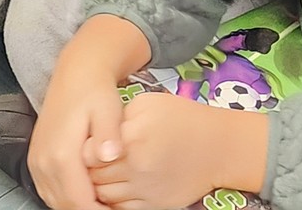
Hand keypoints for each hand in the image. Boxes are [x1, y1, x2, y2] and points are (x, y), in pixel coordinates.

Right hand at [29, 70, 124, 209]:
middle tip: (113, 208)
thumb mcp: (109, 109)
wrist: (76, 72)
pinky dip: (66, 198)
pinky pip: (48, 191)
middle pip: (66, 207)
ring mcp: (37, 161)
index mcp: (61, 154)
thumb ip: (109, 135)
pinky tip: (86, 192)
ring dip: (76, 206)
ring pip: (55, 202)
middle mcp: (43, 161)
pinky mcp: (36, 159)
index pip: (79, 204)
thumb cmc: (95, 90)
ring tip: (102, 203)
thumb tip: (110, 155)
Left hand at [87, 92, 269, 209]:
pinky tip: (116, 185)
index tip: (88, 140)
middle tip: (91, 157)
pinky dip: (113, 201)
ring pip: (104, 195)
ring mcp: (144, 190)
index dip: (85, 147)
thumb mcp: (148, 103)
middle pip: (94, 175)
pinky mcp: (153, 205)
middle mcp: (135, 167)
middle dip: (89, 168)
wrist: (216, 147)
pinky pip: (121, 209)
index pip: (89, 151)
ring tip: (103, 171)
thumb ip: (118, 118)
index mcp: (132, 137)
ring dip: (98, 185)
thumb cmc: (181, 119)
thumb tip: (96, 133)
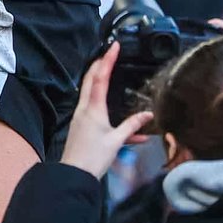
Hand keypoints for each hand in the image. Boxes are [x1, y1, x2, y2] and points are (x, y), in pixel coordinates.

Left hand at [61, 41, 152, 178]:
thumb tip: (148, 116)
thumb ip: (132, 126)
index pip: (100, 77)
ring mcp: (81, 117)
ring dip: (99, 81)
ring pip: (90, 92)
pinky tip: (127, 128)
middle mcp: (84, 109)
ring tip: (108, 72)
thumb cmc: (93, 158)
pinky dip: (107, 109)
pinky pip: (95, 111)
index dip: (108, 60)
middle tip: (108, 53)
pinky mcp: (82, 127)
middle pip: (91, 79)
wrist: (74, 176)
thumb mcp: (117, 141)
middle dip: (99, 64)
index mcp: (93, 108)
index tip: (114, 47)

* * *

#### Work item
From the entries above, return exactly the line containing "pinky mcp: (36, 159)", the line containing "middle dip: (89, 168)", and all lines between, and nothing else.

#### Response
pinky mcp: (36, 159)
index pip: (79, 204)
thumb cmc: (95, 90)
ring tip: (102, 203)
thumb tip: (110, 155)
Left hand at [87, 92, 269, 209]:
pinky tip: (116, 185)
index tip: (88, 140)
middle tip: (91, 157)
pinky dip: (113, 201)
ring pip: (104, 195)
ring mcp: (144, 190)
index dip: (85, 147)
thumb mcp: (148, 103)
middle pip: (94, 175)
pinky mcp: (153, 205)
middle mcp: (135, 167)
middle dip: (89, 168)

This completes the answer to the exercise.